Ashdeen Lilaowala is one of the few Indian designers who brought a taste of Parsi tailoring to the country. Famous for her Parsi gara designs that blend age-old Parsi embroidery techniques with her design sensibilities, Ashdeen’s work not only reflects exemplary technique, but the craftsmanship and intricate detailing is a work of art. Today, he is sought after for his embroidered creations which give a modern touch to the Gara.
Launching its eponymous label in October 2012, the brand is now well known for its hand-embroidered sarees and Persian hand-embroidery techniques. The designer has built an enviable following with his flagship store in the capital city of New Delhi, but this year he launched a new store in Colaba, Mumbai. Ashdeen’s new store boasts the brand’s signature aesthetic and label value of revival of traditions. From bridal lehengas to western separates and accessories, sarees with patterns and color palettes to suit modern tastes and the use of lighter, more wearable fabrics; the store houses everything.
LuxuryBook caught up with the veteran for a deeper understanding of Parsi tailoring and his future in India.
You are a veteran when it comes to Parsi design, tell us a bit about the unique techniques that define Parsi tailoring.
Parsi Gara craftsmanship is an amalgamation of various textile traditions including Chinese, Persian, European and Indian. The unique craftsmanship has evolved to keep pace with the vibrant Parsi community as well as its non-Parsi customers. Parsi Gara embroidery uses satin, crewel or aari and stem stitches as the main basic stitches in addition to specialty stitches such as the meticulous French knot or khakha and the Jaal technique inspired by tatting lace.
How has the Indian market reacted to Parsi tailoring, and is it a growing market every year?
There is certainly a renewed interest and resurgence in Parsi Gara craftsmanship in recent years, as many young entrepreneurs and designers are making Parsi Garas, either by hand or using machines. I feel lucky to play a small part in this historic moment and hope that the legacy of this beautiful textile will continue.
Are brides and grooms more accepting of Parsi couture as their preferred wedding choice?

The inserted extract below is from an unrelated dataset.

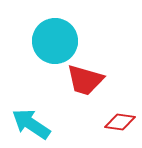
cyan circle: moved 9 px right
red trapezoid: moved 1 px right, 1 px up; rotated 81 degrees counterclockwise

Our bridal lehengas are doing very well as young brides are eager to wear gara embroidered lehengas for their big day. Brides are also passionate about crafts as part of their trousseau. The inclusion of a dedicated wedding salon space is an indication of how important this category is to us. We also take orders for custom menswear pieces for the groom to match the bride’s lehengas.
You are known for your exceptional artisanal Parsi Gara, tell us a bit about it.
Depending on the nature of the work, a Parsi gara can take anywhere from three weeks to two months to complete with six to eight craftsmen working on a park together. This meticulous and highly skilled manual work is what sets the Parsi gara apart and makes it valuable. India is endowed with world-class embroidery masters who have not only absorbed this global art form but imbued it with their own creativity, finesse and skill.
What makes Ashdeen’s creations so unique and what inspired you to enter the world of Gara craftsmanship?
The park has fascinated me since my childhood. My mother, who has always had a keen interest in textiles, was my biggest influence. I honed my interest as a textile design student at NID. After graduating, I worked with the UNESCO Parzor Foundation, traveling across India and the world to document the park and that’s really where it all started. The Ashdeen brand strives to find the perfect balance between preserving the very essence of embroidery tradition and innovation in applications.
After opening a store in Delhi, what prompted you to open one in Mumbai?
I was born in Mumbai and spent my impressionable years in the city, before moving to NID, Ahmedabad to study textile design, before setting up my brand in Delhi. My parents still live in Mumbai and this is home above all else. A flagship store in Mumbai was always on the cards as the Parsi Gara also has a history in the city. Opening this store in an iconic location in Colaba, Mumbai is kind of a homecoming for me.
What does the future of the brand hold, can we expect more stores? Will there be a focus on the bride or do you plan to offer a loan line?
I never say never, so maybe there will be more stores and I will also offer a Prét line. We’ve done some interesting collaborations, including with textile brand Benarasi Ekaya, boutique brand Kanjivaram Kanakavalli and luxury jewelry brand Zoya. I look forward to more creative collaborations in the future. Marriage will also continue to be an important category for us in the coming year.